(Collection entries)

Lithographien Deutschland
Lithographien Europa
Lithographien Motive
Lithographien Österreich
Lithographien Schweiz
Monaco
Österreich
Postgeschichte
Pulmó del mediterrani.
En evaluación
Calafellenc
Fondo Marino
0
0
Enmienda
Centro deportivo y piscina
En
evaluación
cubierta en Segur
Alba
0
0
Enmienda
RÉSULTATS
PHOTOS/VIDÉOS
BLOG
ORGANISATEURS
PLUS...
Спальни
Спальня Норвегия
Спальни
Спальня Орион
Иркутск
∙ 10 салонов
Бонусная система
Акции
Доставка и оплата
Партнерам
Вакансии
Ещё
---
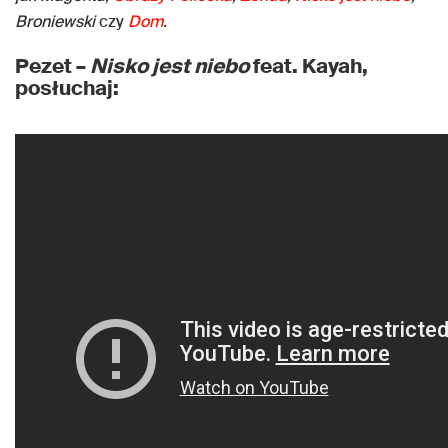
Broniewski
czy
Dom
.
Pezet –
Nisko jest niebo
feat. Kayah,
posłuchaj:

- _Exercise directions_:
Extract each line of the material above that contains the word "Lithographien".

- _Result of this exercise_:
Lithographien Deutschland
Lithographien Europa
Lithographien Motive
Lithographien Österreich
Lithographien Schweiz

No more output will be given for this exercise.